Organizing As the Youth, for the Youth: How the Youth Are Taking on the Old Urban Housing Problem
Organizing As the Youth, for the Youth: How the Youth Are Taking on the Old Urban Housing Problem
Thursday, 10 July 2025: 15:30
Location: SJES027 (Faculty of Legal, Economic, and Social Sciences (JES))
Oral Presentation
This presentation explores how organizing as the youth and utilizing the shared experience of a generation can reinvigorate social movements. In particular, I analyze how youth organizing can elevate old intractable issues of urban housing unaffordability, weak tenants’ rights, and outright extortion of tenants’ lump-sum deposits by landlords. In South Korea, a youth social movement organization (SMO) known as the “Unshelled Snail Union” is bringing renewed awareness to these longstanding issues by refracting them through the lens of generational injustice and inequality.

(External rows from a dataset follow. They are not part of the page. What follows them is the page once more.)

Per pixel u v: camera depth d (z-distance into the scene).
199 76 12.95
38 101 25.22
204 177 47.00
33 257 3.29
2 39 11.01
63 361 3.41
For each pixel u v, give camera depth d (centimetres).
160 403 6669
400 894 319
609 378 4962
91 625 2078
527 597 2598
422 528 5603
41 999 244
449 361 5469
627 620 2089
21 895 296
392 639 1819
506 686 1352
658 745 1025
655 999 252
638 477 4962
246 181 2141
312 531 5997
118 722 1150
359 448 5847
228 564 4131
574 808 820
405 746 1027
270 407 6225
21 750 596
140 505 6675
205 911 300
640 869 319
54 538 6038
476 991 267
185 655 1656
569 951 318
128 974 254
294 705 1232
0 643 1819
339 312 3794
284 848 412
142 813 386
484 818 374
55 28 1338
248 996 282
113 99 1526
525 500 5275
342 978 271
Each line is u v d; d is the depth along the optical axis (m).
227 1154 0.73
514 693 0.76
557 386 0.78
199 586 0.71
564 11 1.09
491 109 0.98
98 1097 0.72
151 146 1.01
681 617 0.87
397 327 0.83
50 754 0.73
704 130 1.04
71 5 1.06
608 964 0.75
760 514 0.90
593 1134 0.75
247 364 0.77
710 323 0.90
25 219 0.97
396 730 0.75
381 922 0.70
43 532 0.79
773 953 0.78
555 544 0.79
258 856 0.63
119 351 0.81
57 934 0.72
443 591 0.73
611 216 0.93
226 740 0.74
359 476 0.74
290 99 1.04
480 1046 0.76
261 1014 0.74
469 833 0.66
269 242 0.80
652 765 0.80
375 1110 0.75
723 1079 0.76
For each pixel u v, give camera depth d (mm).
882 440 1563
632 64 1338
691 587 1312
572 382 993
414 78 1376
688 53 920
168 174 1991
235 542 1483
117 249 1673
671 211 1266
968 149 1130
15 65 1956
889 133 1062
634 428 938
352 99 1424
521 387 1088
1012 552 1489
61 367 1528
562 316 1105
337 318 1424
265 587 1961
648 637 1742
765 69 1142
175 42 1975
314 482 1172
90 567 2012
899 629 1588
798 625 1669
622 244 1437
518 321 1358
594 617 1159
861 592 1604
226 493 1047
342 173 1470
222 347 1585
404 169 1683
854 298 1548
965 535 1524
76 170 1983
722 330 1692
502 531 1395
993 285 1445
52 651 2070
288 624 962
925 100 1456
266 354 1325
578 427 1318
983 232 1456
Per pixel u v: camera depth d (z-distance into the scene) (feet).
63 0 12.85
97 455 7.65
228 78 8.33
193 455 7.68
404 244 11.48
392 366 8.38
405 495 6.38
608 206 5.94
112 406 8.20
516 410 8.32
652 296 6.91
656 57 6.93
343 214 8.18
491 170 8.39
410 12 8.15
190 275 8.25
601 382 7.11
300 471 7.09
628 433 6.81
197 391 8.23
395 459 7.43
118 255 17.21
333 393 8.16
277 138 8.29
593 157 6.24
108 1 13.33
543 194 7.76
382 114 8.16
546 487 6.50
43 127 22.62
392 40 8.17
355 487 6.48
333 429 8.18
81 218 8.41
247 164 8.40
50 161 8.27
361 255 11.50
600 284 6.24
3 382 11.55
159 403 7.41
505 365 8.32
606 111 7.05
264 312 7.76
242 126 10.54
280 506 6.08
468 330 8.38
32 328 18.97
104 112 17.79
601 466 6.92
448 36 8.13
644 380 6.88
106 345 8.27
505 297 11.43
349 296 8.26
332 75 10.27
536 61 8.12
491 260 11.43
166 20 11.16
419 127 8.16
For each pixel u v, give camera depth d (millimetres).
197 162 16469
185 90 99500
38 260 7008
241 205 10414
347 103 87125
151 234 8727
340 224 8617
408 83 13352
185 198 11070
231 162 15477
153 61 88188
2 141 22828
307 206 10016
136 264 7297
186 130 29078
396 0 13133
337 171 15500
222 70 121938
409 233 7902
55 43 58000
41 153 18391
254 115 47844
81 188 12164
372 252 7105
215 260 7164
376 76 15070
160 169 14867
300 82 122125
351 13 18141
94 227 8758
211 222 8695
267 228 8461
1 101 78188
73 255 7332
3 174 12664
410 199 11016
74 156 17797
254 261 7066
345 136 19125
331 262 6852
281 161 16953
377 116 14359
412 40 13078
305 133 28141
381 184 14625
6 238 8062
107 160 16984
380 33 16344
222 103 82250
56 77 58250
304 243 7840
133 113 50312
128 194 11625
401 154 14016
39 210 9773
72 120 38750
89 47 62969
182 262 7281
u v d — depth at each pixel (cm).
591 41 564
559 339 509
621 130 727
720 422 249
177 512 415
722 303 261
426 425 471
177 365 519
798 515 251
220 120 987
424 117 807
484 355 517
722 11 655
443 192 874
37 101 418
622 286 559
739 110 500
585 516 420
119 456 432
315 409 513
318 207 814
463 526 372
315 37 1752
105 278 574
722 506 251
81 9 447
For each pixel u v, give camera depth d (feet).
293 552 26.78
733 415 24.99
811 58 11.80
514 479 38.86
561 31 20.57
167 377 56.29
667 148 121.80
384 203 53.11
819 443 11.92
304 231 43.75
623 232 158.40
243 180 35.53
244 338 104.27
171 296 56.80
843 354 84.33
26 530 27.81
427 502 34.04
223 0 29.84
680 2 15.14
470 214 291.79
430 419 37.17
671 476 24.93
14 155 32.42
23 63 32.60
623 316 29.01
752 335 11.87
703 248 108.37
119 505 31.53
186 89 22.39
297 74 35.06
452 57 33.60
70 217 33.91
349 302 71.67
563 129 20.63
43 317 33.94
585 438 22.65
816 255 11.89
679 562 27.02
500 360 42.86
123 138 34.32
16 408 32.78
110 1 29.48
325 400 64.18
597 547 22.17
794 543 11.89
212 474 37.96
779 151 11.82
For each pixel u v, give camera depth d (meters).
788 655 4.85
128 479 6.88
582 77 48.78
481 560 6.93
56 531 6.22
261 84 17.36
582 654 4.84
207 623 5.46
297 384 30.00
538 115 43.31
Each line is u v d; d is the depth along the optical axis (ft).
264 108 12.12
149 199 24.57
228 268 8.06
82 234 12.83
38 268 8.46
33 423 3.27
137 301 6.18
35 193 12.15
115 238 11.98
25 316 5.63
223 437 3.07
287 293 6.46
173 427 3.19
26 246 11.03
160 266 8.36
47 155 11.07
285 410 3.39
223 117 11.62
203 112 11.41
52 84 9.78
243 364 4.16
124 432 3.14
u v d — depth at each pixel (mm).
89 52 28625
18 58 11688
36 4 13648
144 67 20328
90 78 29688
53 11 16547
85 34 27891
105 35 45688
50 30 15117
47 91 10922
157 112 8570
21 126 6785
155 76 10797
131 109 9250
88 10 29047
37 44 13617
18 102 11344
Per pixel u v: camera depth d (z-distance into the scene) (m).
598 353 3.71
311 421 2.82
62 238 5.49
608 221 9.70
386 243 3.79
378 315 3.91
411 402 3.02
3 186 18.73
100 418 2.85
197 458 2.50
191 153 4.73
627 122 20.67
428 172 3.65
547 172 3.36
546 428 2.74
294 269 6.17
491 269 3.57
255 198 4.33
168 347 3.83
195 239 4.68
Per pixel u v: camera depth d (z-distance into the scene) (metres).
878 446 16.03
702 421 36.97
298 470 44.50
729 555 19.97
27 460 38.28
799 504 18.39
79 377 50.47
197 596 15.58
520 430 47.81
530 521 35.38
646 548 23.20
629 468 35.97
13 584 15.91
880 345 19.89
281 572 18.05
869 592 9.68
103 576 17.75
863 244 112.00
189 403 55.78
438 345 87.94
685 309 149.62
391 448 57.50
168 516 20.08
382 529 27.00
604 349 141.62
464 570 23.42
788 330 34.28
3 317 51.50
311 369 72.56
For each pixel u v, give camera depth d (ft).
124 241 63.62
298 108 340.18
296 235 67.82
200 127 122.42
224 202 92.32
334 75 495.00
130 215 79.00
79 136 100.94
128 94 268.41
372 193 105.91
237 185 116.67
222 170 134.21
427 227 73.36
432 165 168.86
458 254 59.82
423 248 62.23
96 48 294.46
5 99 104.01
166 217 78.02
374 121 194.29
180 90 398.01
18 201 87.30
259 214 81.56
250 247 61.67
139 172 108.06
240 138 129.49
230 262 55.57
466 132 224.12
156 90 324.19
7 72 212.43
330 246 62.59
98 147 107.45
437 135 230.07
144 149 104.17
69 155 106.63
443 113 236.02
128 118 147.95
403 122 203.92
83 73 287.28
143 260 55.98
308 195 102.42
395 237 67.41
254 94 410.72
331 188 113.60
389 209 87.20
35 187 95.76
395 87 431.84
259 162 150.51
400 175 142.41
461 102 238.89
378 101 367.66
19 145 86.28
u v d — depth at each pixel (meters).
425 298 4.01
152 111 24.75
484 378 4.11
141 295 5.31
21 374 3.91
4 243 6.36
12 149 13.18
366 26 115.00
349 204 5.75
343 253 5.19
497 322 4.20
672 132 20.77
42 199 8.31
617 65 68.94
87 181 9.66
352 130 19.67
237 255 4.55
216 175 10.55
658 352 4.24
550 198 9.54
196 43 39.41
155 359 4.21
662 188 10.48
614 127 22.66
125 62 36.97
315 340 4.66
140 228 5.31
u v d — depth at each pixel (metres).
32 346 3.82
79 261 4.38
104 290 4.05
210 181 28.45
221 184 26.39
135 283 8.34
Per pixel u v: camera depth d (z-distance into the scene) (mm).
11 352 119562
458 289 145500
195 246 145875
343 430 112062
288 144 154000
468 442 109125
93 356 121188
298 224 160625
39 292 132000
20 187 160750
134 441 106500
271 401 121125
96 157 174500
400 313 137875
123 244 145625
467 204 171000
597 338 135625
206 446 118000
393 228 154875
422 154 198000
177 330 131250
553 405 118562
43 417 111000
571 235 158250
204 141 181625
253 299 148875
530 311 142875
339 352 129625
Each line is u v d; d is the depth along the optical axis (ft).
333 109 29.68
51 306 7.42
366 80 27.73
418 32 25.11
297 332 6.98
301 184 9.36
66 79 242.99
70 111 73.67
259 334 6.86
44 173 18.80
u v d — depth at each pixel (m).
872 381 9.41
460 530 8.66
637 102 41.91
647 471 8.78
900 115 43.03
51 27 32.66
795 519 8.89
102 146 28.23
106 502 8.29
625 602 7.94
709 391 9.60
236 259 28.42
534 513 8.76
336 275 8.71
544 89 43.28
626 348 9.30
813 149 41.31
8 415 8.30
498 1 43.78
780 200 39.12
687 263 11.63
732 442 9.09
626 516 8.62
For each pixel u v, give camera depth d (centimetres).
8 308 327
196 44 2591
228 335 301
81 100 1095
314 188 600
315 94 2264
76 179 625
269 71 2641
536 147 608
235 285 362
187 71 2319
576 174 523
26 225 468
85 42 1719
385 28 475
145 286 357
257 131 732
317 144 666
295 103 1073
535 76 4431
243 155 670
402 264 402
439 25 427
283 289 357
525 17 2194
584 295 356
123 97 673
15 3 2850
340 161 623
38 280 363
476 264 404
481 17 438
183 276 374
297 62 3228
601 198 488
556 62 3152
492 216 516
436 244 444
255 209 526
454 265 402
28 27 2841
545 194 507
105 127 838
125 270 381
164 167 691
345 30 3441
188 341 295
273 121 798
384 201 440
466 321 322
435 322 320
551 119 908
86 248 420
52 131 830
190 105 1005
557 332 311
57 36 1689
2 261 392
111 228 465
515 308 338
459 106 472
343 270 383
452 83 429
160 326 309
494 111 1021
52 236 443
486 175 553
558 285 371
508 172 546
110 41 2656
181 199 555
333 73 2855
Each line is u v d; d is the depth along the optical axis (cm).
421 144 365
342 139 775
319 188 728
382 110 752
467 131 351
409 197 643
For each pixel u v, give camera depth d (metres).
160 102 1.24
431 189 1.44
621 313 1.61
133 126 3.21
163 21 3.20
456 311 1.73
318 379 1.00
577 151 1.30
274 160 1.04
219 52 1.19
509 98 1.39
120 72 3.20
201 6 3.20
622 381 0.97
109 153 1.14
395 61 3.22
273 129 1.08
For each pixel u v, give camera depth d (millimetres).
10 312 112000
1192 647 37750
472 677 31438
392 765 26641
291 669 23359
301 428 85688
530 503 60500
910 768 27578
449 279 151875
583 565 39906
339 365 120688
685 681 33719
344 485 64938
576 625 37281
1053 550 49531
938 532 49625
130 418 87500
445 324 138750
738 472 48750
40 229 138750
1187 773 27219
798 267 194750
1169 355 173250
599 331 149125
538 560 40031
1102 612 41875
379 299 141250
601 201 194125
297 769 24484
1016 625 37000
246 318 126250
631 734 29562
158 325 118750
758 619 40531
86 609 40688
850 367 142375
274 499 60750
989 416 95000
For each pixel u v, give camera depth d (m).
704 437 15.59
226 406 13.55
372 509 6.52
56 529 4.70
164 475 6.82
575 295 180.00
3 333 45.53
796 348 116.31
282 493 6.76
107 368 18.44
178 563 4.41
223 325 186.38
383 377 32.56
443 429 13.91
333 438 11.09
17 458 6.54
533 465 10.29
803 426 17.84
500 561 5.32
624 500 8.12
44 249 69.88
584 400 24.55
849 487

By centering the holistic lived experience of the youth, the SMO also situates the housing problem within the “polycrisis.” For example, from the perspective of the youth, the crisis of housing unaffordability is compounded by the crisis of youth unemployment. In addition, the government’s neoliberal response to these problems—expanding access to debt—has served only to layer a crisis of youth indebtedness on top of the existing crises. This relational perspective pushes the youth-led SMO to criticize stopgap measures and effectively advocate for structural fixes. Through this case study, I analyze how youth activism that began one decade ago by foregrounding college students as a particularly vulnerable housing class has not only expanded its agenda to speak to a wider and more general audience but is now leading the charge to claim housing as a human right. Much has been written on the ability of youth activists—as digital natives—to capitalize on their savviness in connecting and amplifying their voices through social networks. I build on such scholarship and others that theorize the unique power of the youth-led activism by further analyzing how the youth, by leaning into their generational experience and offering distinctive articulations of deep-seated social problems, can be an effective engine for change.